Trust is primarily required to establish channels for secure communication. We present methods for reasoning about trusts required by various channel establishment mechanisms. Channel establishment mechanisms are commonly based on either public key encryption (PKE) or single key encryption (SKE). PKE-based mechanism require ternary trust relationships known as authenticity trusts. SKE-based mechanisms have much larger trust requirements. Starting from the differences in trust requirements of PKE and SKE, we derive several advantages of the former over the latter. Our analyses provide insight into the trust structure and limitations of various mechanisms.
We show that a distributed system must provide a tree of channels at system configuration time, and that this tree also represents the system's global name space. We develop polynomial-time algorithms for synthesizing name spaces so as to satisfy an a priori given set of trust specifications. We present some interesting duality results and NP-completeness results with regard to some variations of the synthesis problems.
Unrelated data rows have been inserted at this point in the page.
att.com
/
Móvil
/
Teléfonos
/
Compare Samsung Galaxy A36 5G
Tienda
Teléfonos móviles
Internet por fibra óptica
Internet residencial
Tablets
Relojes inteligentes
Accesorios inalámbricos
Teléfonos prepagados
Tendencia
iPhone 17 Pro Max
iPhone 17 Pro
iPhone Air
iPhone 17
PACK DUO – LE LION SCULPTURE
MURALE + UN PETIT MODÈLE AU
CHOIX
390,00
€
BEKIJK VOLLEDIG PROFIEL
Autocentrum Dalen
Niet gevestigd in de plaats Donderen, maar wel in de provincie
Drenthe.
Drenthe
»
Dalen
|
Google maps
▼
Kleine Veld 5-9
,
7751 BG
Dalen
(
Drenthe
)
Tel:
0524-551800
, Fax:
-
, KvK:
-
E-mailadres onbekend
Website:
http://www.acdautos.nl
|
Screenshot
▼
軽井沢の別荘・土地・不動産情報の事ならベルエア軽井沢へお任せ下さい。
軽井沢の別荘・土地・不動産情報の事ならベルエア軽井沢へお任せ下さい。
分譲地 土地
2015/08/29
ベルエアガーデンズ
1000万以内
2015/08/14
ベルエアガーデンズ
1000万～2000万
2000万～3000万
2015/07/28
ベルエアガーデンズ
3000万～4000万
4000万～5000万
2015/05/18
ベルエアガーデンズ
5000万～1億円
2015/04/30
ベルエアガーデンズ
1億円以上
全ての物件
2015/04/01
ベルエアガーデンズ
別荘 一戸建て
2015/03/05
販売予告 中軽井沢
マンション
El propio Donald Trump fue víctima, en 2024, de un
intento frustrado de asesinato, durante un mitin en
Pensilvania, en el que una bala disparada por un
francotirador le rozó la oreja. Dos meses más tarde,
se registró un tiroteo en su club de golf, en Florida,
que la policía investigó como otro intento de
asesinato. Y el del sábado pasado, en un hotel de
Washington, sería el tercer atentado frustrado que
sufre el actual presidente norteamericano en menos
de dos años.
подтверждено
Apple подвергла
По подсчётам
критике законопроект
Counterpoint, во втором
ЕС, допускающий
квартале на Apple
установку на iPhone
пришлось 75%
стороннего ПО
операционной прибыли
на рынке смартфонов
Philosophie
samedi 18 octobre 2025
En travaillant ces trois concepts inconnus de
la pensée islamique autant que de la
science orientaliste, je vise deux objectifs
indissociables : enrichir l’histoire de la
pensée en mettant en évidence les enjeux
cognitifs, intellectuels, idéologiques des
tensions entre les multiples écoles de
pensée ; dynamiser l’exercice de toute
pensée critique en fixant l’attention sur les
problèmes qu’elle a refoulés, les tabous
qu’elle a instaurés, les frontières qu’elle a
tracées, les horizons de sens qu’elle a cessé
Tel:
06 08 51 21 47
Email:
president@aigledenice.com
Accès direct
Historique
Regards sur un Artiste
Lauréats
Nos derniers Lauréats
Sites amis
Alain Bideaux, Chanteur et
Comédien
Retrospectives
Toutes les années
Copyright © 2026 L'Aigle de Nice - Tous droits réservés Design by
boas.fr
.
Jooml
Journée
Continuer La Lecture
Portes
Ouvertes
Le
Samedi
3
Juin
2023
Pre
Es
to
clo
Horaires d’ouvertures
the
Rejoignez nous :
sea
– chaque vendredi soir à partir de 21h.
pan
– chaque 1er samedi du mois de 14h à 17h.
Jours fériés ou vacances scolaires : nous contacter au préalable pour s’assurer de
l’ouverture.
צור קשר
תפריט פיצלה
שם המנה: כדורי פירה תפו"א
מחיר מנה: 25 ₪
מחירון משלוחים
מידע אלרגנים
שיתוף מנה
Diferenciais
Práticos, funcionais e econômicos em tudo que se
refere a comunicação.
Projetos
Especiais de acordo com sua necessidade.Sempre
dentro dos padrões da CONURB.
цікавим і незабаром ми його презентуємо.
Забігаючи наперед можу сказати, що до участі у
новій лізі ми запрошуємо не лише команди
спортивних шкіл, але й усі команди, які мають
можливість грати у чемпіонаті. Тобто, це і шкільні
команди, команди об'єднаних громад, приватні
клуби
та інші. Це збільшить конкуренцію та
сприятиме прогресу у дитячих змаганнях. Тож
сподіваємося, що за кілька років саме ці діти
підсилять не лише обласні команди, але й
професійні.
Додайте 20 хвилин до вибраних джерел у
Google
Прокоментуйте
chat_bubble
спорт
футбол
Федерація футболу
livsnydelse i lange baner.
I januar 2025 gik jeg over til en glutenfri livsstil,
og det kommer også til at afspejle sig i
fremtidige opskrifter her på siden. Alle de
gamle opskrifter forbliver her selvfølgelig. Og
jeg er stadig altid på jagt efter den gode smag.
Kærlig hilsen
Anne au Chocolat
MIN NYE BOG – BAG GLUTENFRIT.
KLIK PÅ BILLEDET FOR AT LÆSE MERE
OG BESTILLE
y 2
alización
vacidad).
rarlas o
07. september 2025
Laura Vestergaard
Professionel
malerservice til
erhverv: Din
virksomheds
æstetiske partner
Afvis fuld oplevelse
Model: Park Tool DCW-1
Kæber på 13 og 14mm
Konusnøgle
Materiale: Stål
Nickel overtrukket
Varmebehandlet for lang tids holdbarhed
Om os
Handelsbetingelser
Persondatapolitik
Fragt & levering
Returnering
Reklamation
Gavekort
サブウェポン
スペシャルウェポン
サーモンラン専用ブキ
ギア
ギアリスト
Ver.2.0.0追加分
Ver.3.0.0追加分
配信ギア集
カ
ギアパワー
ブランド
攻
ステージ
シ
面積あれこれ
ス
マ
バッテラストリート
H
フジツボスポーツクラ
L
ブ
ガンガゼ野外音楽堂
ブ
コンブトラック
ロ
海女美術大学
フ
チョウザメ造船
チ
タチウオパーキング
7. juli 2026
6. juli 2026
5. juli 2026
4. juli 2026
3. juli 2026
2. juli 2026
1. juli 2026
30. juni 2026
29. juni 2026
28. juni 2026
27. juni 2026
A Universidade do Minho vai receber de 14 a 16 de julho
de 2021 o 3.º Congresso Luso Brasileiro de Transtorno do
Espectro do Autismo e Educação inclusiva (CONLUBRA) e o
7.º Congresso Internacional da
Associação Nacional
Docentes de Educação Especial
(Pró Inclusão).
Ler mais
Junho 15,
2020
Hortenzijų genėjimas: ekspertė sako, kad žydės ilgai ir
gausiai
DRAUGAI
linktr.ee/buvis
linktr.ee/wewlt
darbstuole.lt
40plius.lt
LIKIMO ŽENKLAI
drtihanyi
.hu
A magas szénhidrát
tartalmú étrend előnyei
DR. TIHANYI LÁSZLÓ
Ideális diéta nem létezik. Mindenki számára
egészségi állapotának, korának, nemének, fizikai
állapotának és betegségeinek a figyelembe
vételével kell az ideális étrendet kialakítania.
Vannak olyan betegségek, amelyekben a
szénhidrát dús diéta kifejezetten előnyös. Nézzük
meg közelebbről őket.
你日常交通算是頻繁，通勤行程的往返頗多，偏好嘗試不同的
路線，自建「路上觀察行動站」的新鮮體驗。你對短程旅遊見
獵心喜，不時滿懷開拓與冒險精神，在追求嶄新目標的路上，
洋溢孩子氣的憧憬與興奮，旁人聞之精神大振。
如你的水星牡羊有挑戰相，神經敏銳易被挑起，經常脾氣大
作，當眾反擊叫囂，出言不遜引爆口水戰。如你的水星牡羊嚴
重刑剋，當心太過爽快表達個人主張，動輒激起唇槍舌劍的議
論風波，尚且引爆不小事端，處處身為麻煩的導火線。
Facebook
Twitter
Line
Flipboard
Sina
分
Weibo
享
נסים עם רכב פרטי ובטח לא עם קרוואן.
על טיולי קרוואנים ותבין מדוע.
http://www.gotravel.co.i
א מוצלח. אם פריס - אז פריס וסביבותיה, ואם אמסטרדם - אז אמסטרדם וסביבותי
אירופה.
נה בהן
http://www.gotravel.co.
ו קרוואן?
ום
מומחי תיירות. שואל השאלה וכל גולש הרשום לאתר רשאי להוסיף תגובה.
Sample runs of the polynomial-time algorithms show that small differences in trust relationships can cause substantial differences in the structure of the name spaces.
Trust requirements and the performance of channel establishment can be traded for each other. If channels are PKE-based, slightly increasing the trust requirements can greatly increase the performance of channel establishment. However, if channel composition is SKE-based, global trusts, which may not be satisfied in the system's name space, are required for significant improvements in performance.